As decisões preveem pensão mensal de R$ 2 mil com valores retroativos

A ministra Macaé Evaristo, dos Direitos Humanos e da Cidadania, autorizou o pagamento de quase R$ 3 milhões para indenizar anistiadas que teriam sido perseguidos durante o regime militar.

O ato, que também inclui o pedido oficial de desculpas do Estado brasileiro, preveem pensão mensal de R$ 2 mil com valores retroativos.

Os sete casos foram analisados na 13ª Sessão Plenária do Conselho da Comissão de Anistia, realizada em setembro. Em um dos processos, a indenização individual alcança cerca de R$ 450 mil.

Outras medidas anunciadas por Macaé Evaristo

Prédio do Ministério dos Direitos Humanos e Cidadania | Foto: Foto: Rafa Neddermeyer/Agência Brasil
Ministério dos Direitos Humanos e da Cidadania | Foto: Foto: Rafa Neddermeyer/Agência Brasil

Além da compensação financeira, o ministério informou que o “período de perseguição política” será reconhecido para todos os fins legais, como aposentadoria, tempo de serviço e direitos trabalhistas.

As medidas seguem a Lei nº 10.559/2002, que regulamenta a concessão da anistia política a pessoas punidas, demitidas ou prejudicadas por motivos ideológicos durante o regime.

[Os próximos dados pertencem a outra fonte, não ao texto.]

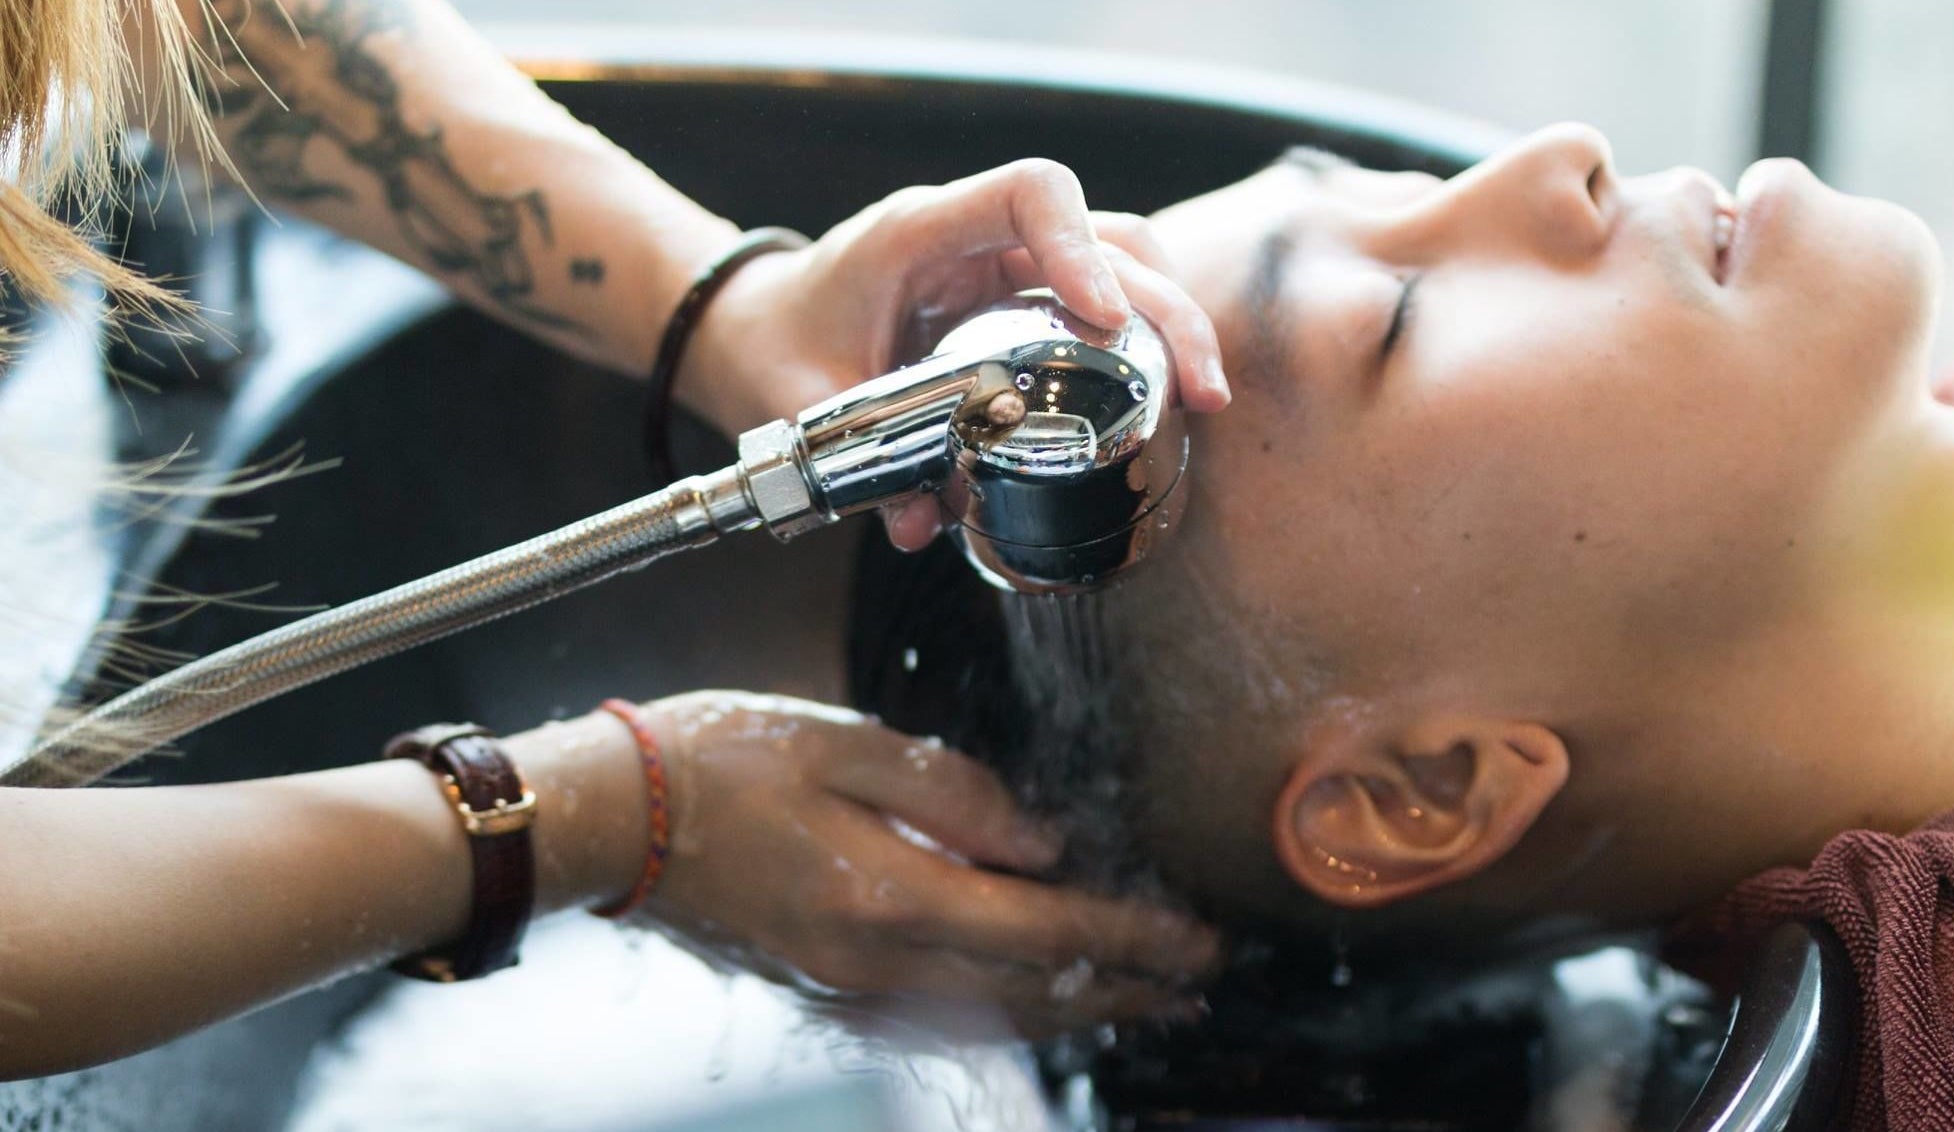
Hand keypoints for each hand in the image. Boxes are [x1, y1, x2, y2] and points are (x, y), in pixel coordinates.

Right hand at [629, 691, 1219, 1037]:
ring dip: (1078, 1011)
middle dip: (1127, 990)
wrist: (615, 816)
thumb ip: (956, 792)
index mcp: (889, 896)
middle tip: (1200, 983)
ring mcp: (848, 988)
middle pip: (1032, 993)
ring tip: (1146, 1003)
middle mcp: (876, 963)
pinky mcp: (825, 988)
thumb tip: (1043, 842)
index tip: (1197, 941)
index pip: (1046, 930)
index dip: (1132, 939)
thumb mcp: (847, 740)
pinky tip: (1037, 999)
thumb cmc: (719, 760)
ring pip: (991, 1017)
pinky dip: (1009, 1012)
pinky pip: (941, 1016)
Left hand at [677, 159, 1229, 549]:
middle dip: (1163, 308)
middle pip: (1108, 236)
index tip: (1106, 320)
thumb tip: (924, 524)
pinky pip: (1098, 307)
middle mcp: (977, 239)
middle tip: (1198, 389)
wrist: (754, 328)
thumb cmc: (774, 342)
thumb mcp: (801, 400)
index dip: (1082, 247)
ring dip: (1170, 323)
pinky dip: (1139, 346)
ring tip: (1199, 398)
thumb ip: (860, 462)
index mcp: (922, 231)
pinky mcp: (1019, 305)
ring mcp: (1005, 268)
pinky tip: (1166, 398)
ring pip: (1121, 266)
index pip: (1031, 193)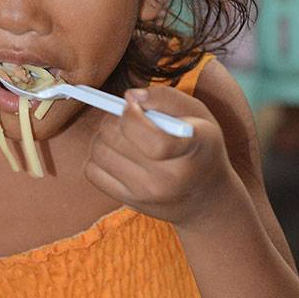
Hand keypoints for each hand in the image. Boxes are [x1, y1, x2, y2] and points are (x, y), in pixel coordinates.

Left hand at [84, 86, 234, 228]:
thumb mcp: (198, 115)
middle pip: (114, 137)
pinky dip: (98, 156)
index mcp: (191, 151)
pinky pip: (91, 170)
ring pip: (98, 151)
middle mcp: (167, 179)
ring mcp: (145, 193)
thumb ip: (166, 98)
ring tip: (123, 135)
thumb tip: (129, 97)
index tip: (133, 106)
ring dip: (104, 136)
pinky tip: (117, 153)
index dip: (132, 116)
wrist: (207, 199)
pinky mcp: (127, 201)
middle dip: (115, 118)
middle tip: (128, 118)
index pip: (153, 140)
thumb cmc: (200, 148)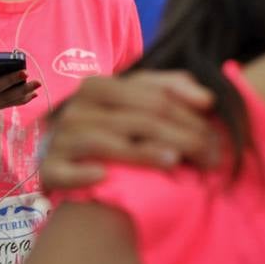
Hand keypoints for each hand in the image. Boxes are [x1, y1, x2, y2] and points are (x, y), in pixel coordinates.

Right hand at [39, 71, 217, 189]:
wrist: (63, 158)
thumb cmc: (109, 130)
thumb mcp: (135, 102)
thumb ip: (169, 90)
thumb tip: (206, 100)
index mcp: (97, 86)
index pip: (154, 97)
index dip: (190, 115)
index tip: (216, 135)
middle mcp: (76, 109)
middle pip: (140, 120)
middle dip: (182, 138)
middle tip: (211, 158)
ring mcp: (60, 139)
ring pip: (109, 143)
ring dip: (145, 154)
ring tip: (176, 164)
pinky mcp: (49, 169)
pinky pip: (66, 172)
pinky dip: (85, 174)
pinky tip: (106, 177)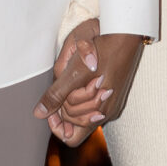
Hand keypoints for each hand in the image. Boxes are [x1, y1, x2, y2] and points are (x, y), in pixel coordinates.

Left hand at [34, 20, 146, 144]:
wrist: (126, 29)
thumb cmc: (103, 45)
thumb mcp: (75, 69)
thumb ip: (57, 94)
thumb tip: (39, 113)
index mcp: (100, 109)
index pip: (71, 136)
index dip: (56, 125)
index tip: (50, 107)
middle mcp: (107, 111)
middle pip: (73, 123)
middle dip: (63, 105)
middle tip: (63, 80)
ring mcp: (111, 102)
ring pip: (81, 112)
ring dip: (71, 96)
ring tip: (73, 74)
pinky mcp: (113, 92)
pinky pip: (90, 102)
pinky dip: (80, 92)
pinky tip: (80, 74)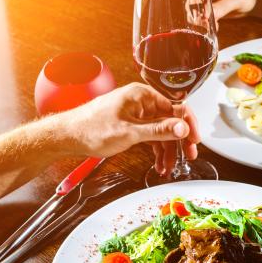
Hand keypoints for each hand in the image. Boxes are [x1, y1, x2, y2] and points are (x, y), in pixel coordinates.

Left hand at [68, 83, 200, 174]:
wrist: (67, 137)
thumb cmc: (90, 129)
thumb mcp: (130, 132)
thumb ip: (159, 130)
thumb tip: (182, 127)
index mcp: (142, 95)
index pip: (176, 107)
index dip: (188, 124)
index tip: (195, 140)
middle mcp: (142, 102)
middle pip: (171, 121)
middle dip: (180, 141)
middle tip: (189, 156)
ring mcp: (137, 114)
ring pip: (162, 132)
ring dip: (168, 150)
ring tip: (169, 166)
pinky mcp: (133, 125)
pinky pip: (152, 137)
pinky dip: (157, 151)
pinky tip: (160, 163)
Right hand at [188, 0, 256, 23]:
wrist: (251, 1)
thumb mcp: (237, 0)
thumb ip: (223, 7)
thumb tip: (207, 15)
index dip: (198, 5)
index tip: (205, 17)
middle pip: (191, 3)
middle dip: (197, 16)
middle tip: (207, 25)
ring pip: (193, 12)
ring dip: (200, 22)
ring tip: (213, 26)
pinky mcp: (207, 9)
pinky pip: (200, 17)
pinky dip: (205, 24)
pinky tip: (215, 26)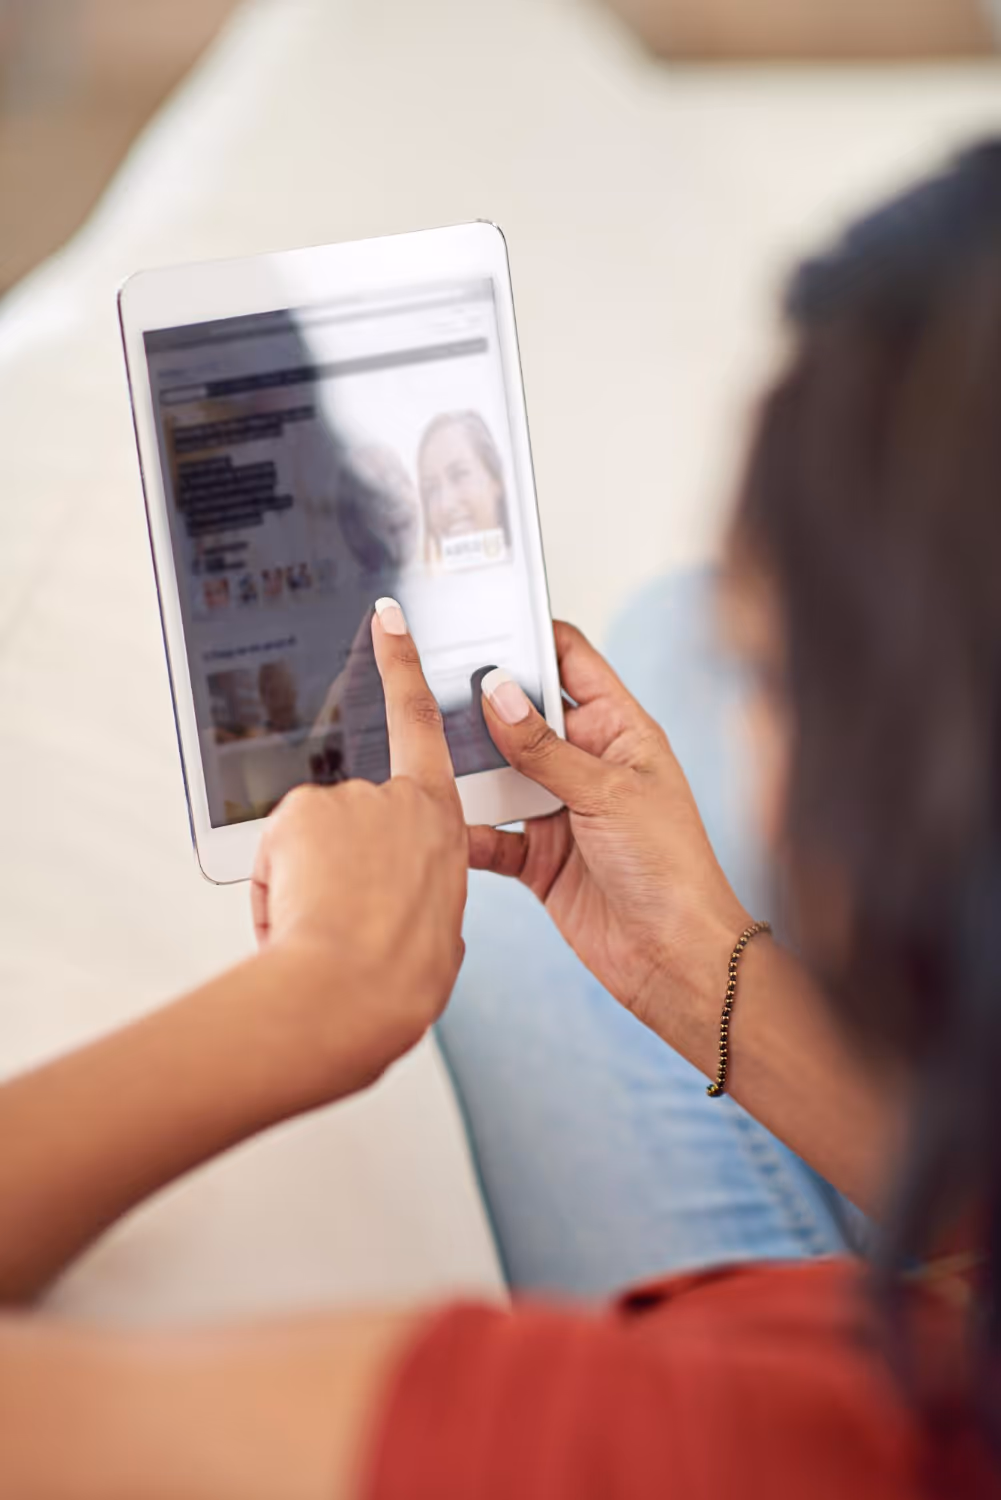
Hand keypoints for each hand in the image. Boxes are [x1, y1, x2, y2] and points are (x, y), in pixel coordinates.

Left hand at [251, 599, 466, 1100]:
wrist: (355, 990)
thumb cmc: (401, 976)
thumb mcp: (440, 932)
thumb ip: (424, 894)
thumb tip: (403, 900)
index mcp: (441, 820)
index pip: (422, 720)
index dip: (404, 664)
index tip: (388, 618)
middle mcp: (396, 798)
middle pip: (350, 810)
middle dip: (333, 858)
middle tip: (342, 913)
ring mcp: (346, 799)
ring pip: (308, 835)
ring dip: (306, 876)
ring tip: (323, 922)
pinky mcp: (299, 809)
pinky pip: (276, 847)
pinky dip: (277, 883)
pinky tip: (296, 913)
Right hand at [470, 624, 752, 1039]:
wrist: (674, 960)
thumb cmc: (671, 869)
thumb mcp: (607, 793)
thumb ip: (545, 749)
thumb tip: (496, 694)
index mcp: (620, 730)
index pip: (571, 662)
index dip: (532, 635)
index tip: (485, 616)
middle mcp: (587, 764)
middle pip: (523, 715)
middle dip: (481, 700)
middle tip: (430, 679)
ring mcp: (560, 810)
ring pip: (499, 774)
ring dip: (466, 767)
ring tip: (421, 745)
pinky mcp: (539, 858)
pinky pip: (491, 835)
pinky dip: (466, 830)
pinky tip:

No despacho, Macaé afirmou que o ato busca “oficializar, em nome do Estado brasileiro, o pedido de desculpas pela perseguição sofrida no período ditatorial” e conceder “reparação econômica de caráter indenizatório, em prestação mensal, permanente e continuada”.

Valores das indenizações

  • R$ 481.866,67;
  • R$ 448.433,33;
  • R$ 436.733,33;
  • R$ 449.300,00;
  • R$ 481.866,60;
  • R$ 448.033,33;
  • R$ 100.000,00.

A Comissão de Anistia

Criada em 2002 para reparar vítimas e responsabilizar agentes do regime militar, a Comissão de Anistia já recebeu mais de 80 mil pedidos entre 2001 e 2024.

Desse total, 39.984 foram deferidos, 31.669 indeferidos e 5.336 arquivados por decisão judicial ou por não se enquadrarem nos critérios da comissão. Atualmente, há mais de 2 mil processos aguardando análise, cerca de 750 em fase de revisão e mais de 200 anulados por decisão do Supremo Tribunal Federal.

O conselho da comissão é consultivo, mas a decisão final sobre cada caso cabe ao titular do Ministério dos Direitos Humanos e da Cidadania.